The jury was told she moved to the News of the World to work on its magazine as a researcher in 1989, and later as a writer. Asked how good she was at interviewing people for stories, she said: "Well I kept my job so I must have been alright."

Despite a lack of experience and only basic journalism training, the court heard how she rapidly rose through the ranks. By March 1994, she was deputy features editor and the following September, at the age of just 27, was made acting deputy editor of what was then Britain's biggest selling newspaper.

Brooks, 45, is still accused of four other offences relating to conspiracy to hack voicemail messages on mobile phones, authorizing illegal payments to public officials and then plotting to hinder a subsequent police investigation.

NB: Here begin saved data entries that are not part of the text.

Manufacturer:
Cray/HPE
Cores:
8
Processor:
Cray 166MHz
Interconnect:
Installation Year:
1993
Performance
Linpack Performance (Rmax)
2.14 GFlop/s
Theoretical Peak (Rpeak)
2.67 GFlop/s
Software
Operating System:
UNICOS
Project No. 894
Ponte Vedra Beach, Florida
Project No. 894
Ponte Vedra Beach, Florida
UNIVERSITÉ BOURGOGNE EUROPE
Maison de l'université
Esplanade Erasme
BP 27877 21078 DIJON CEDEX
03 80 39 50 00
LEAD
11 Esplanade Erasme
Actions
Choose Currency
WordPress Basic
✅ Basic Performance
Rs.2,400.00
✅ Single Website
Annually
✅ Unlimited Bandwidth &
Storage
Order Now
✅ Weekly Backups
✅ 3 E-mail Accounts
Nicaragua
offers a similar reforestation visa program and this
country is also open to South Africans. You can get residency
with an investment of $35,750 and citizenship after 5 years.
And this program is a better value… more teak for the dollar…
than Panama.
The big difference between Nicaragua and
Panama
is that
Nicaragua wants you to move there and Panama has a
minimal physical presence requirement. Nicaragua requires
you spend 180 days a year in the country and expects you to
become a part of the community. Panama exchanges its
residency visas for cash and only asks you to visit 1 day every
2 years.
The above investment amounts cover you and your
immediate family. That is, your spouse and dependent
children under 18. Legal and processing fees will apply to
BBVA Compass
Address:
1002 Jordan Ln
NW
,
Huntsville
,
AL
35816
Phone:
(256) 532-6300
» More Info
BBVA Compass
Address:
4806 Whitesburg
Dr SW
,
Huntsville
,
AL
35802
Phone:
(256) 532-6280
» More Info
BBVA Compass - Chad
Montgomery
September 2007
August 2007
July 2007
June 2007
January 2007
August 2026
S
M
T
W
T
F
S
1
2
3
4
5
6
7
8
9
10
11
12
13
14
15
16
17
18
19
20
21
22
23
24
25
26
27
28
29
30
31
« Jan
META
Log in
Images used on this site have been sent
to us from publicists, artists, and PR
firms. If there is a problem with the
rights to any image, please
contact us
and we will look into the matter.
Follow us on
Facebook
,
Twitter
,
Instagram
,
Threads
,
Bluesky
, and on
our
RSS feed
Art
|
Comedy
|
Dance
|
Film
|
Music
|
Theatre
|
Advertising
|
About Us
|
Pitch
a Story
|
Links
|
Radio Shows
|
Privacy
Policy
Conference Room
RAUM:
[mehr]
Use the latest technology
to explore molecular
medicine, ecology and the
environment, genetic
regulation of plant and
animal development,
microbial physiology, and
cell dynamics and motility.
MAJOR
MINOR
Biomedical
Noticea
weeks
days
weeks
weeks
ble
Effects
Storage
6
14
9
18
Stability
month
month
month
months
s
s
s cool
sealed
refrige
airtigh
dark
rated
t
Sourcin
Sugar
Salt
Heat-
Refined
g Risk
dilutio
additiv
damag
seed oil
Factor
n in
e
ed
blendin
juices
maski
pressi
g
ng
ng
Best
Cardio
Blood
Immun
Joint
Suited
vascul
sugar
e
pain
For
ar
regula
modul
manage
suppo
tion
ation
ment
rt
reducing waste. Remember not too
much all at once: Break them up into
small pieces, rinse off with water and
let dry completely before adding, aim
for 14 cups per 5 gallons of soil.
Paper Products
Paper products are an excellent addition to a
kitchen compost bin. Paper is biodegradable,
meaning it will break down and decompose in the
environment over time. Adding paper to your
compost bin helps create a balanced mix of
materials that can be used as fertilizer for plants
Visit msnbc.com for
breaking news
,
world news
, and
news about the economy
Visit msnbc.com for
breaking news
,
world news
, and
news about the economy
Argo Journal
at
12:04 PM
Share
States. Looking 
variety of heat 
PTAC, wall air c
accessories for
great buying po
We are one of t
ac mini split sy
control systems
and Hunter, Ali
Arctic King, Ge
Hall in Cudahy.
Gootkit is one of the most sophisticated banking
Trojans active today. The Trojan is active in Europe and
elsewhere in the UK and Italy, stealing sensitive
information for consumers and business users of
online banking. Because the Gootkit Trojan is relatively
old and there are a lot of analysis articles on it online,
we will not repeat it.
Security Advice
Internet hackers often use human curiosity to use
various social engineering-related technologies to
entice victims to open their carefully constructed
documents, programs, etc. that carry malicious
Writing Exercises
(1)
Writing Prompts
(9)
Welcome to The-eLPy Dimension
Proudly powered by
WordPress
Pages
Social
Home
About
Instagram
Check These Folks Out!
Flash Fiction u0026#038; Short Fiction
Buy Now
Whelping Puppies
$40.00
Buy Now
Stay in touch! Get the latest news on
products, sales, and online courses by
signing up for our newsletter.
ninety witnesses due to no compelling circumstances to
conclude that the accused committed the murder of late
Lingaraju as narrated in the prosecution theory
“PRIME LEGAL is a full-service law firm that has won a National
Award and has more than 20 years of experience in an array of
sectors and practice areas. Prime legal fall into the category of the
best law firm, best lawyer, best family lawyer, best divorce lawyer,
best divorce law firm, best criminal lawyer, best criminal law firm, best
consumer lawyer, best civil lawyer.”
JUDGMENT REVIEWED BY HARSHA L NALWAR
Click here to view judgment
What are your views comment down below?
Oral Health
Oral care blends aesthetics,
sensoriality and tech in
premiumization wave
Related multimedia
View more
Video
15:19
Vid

Before she began her defense, the jury were instructed by the judge overseeing her trial at London's Old Bailey court to return a verdict of not guilty on one of two charges against her of conspiracy to commit misconduct in a public office.

This related to an allegation that Brooks had approved an illegal 4,000-pound ($6,700) payment for a picture of Prince William dressed as a "James Bond girl" and wearing a bikini while at a military academy party in 2006.

"I have decided there is no case for Mrs Brooks to answer on count four, that is the charge relating to the picture of Prince William in a bikini that was acquired by the Sun newspaper," the judge, Justice John Saunders told the jury.